Your instructions
Look through the records below for the line with "focal_35mm: 40". Return that line and each one after it up to and including the line with "f_number: 9", exactly.

Provided records
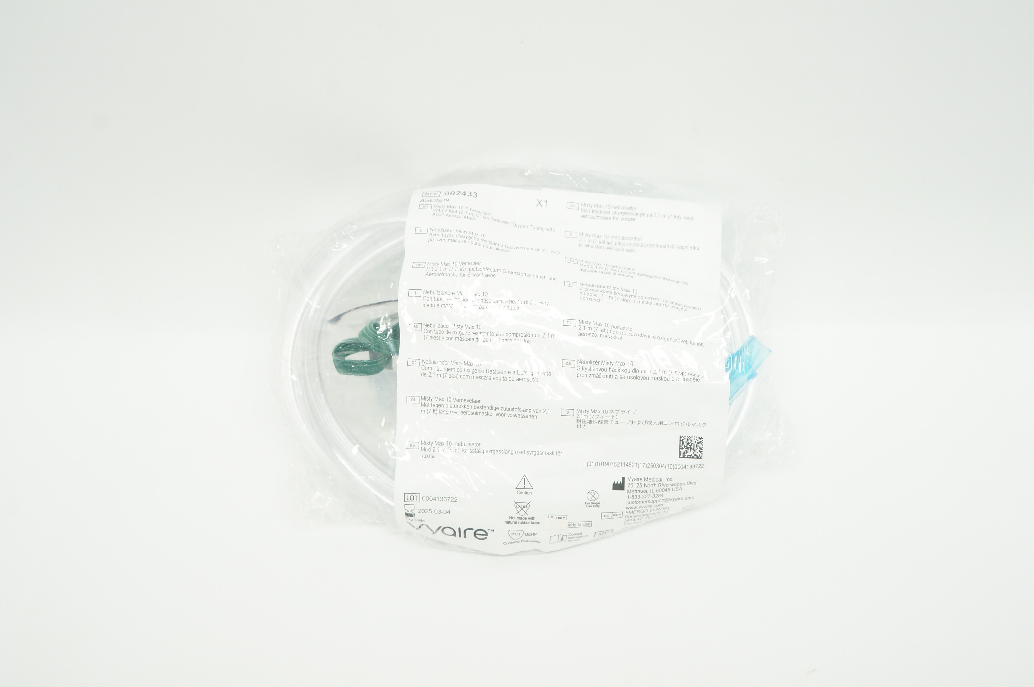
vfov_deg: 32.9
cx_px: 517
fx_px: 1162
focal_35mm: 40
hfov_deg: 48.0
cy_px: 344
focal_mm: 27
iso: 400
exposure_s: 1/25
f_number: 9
--
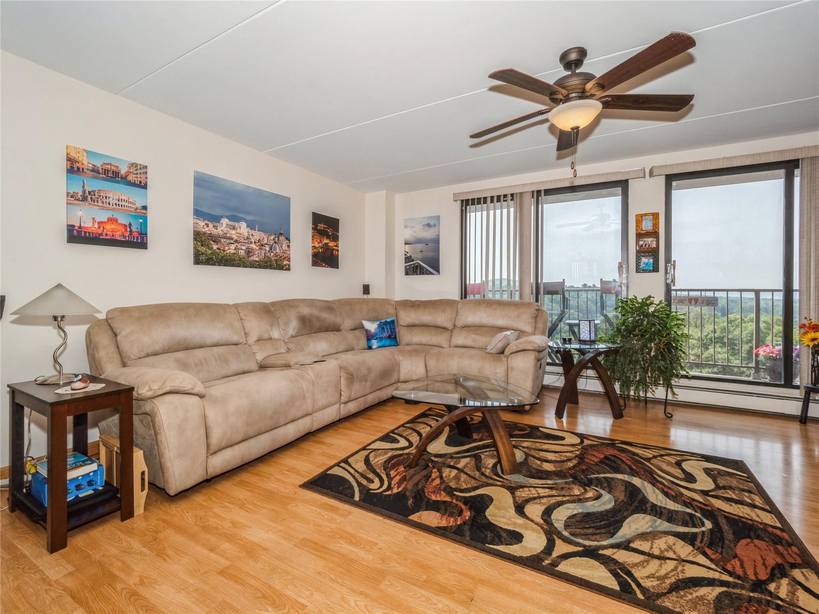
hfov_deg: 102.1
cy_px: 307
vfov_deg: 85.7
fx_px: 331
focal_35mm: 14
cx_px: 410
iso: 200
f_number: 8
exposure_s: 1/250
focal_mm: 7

Finished exercise
focal_35mm: 40
hfov_deg: 48.0
cy_px: 344
focal_mm: 27
iso: 400
exposure_s: 1/25
f_number: 9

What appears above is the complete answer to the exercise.